One thing I learned, for example, is do not access global immutable state from within a function. All inputs come through the parameters, all outputs through the parameters or the return value.
Would you access a global M_PI constant? Or another function name? Or would you require every dependency to passed through?
[1] i.e. a total capability based system.
The main issue comes in when you change (in the code! not as mutation!) the global immutable state and now you have to track down a bunch of usages. If it wasn't global, you could change it only in some local areas and not others.
You aren't likely to change M_PI to a new value (int 3 for performance?) so for pure constants, fine, global immutable state works. However many usages of global state are things like singletons, loggers and string messages that often eventually benefit from being passed in (i18n, testability etc.)
As to ergonomics, you can stuff all that global state into a single instance and have one more parameter that is passed around. It will still allow calls to eg change logging on their downstream functions much more easily than having singleton configuration.
1. don't do console I/O in leaf functions. Instead, pass a parameter that's a "sink" for output, and let the caller decide what do with it. This helps a lot when converting a command line program to a gui program. It also makes it practical to unit test the function
2. don't allocate storage in a leaf function if the result is to be returned. Try to have storage allocated and free'd in the same function. It's a lot easier to keep track of it that way. Another use of sinks, output ranges, etc.
3. separate functions that do a read-only gathering of data, from functions that mutate the data
Give these a try. I bet you'll like the results!
For instance, you might be tempted to write a function that opens an HTTP connection, performs an API call, parses the result, and returns it. But you'll have a really hard time testing that function. If you decompose it into several tiny functions (one that opens a connection, one that accepts an open connection and performs the call, and one that parses the result), you'll have a much easier time testing it.
(This clicked for me when I wrote code as I've described, wrote tests for it, and later found several bugs. I realized my tests did nothing and failed to catch my bugs, because the code I'd written was impossible to test. In general, side effects and global state are the enemies of testability.)

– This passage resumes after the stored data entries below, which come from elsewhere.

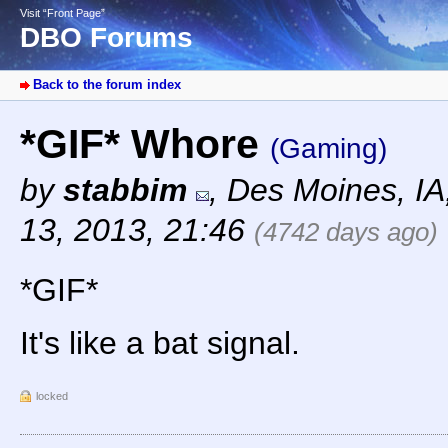
Visit “Front Page”
DBO Forums
Back to the forum index
*GIF* Whore
(Gaming)
by
stabbim
,
Des Moines, I
13, 2013, 21:46
(4742 days ago)
*GIF*
It's like a bat signal.
locked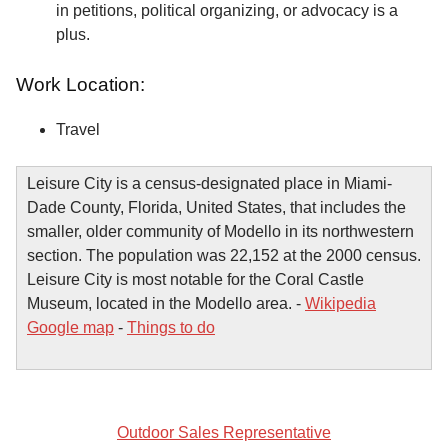
in petitions, political organizing, or advocacy is a
plus.
Work Location:
Travel
Leisure City is a census-designated place in Miami-
Dade County, Florida, United States, that includes the
smaller, older community of Modello in its northwestern
section. The population was 22,152 at the 2000 census.
Leisure City is most notable for the Coral Castle
Museum, located in the Modello area. -
Wikipedia
Google map
-
Things to do
Outdoor Sales Representative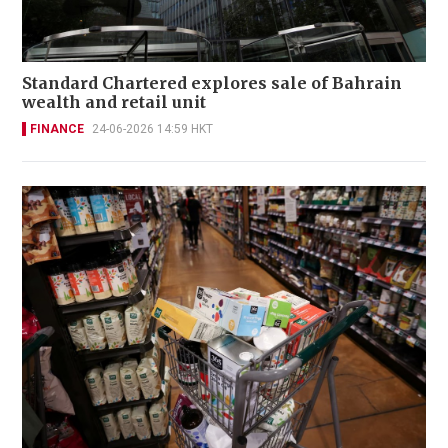
Standard Chartered explores sale of Bahrain
wealth and retail unit
FINANCE
24-06-2026 14:59 HKT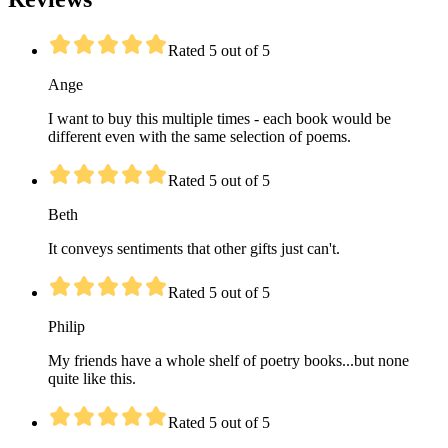
Rated 5 out of 5
Ange
I want to buy this multiple times - each book would be
different even with the same selection of poems.
Rated 5 out of 5
Beth
It conveys sentiments that other gifts just can't.
Rated 5 out of 5
Philip
My friends have a whole shelf of poetry books...but none
quite like this.
Rated 5 out of 5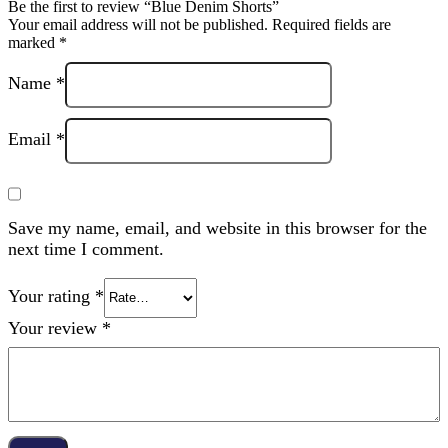
Be the first to review “Blue Denim Shorts”
Your email address will not be published.
Required fields are
marked
*
Name
*
Email
*
Save my name, email, and website in this browser for the
next time I comment.
Your rating
*
Your review
*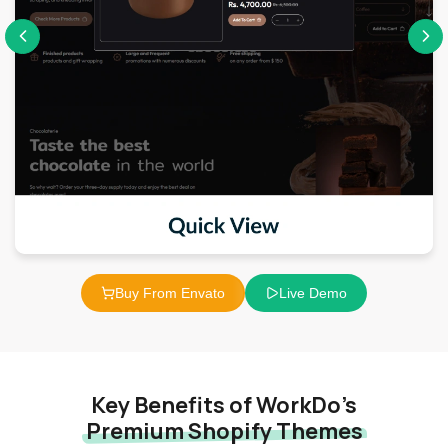
Buy From Envato
Live Demo
Key Benefits of WorkDo’s
Premium Shopify Themes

You end up with functions that take a lot of arguments (10+), which can feel wrong at first, but it's worth it, and IDEs help enormously.

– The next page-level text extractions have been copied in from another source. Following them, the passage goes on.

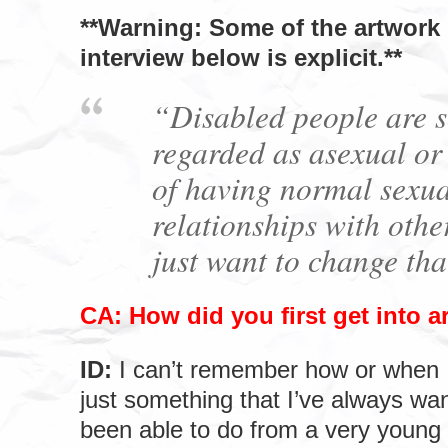
**Warning: Some of the artwork 
interview below is explicit.**
“Disabled people are s
regarded as asexual or
of having normal sexua
relationships with othe
just want to change tha
CA: How did you first get into a
ID:
I can’t remember how or when I 
just something that I’ve always wa
been able to do from a very young 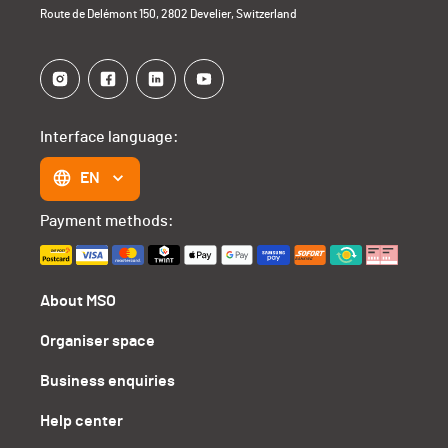
Route de Delémont 150, 2802 Develier, Switzerland
Interface language:
EN
Payment methods:
About MSO
Organiser space
Business enquiries
Help center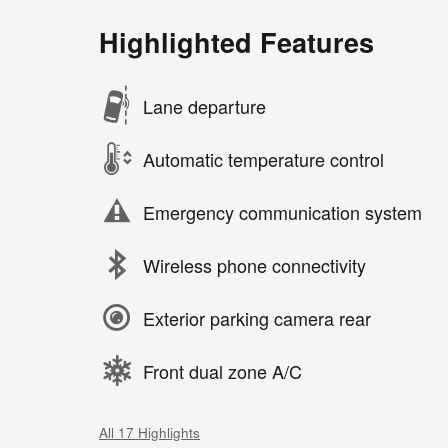
Highlighted Features
Lane departure
Automatic temperature control
Emergency communication system
Wireless phone connectivity
Exterior parking camera rear
Front dual zone A/C
All 17 Highlights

This pattern is called dependency injection.
https://en.wikipedia.org/wiki/Dependency_injection
See also, the "functional core, imperative shell" pattern.
A global variable is a hidden extra parameter to every function that uses it. It's much easier if the set of things you have to care about is just those in the declared parameters, not the hidden globals.

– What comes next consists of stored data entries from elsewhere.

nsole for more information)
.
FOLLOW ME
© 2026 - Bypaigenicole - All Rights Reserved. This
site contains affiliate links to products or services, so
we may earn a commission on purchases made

For example, types can have long names, but that doesn't work with HN. Changing a declaration to have a different type then means you've got endless cascading identifiers that need to be redone. And so on.
But no one has time to craft such details in the code.
Specifically d+e*g I might make an exception for in a code review (and allow it), since it's such a widely known precedence in mathematics you can expect the reader and writer to know the way it goes, but any more complex and I'd reject it in the review for lack of parentheses.
I will use parens, however, for << and a couple other cases. It would be a shame to use lack of spacing to imply precedence, and yet get it wrong. Oops!
I also like to line up things to make vertical formatting of similar expressions, something a formatting program doesn't do. Hence I don't use formatters.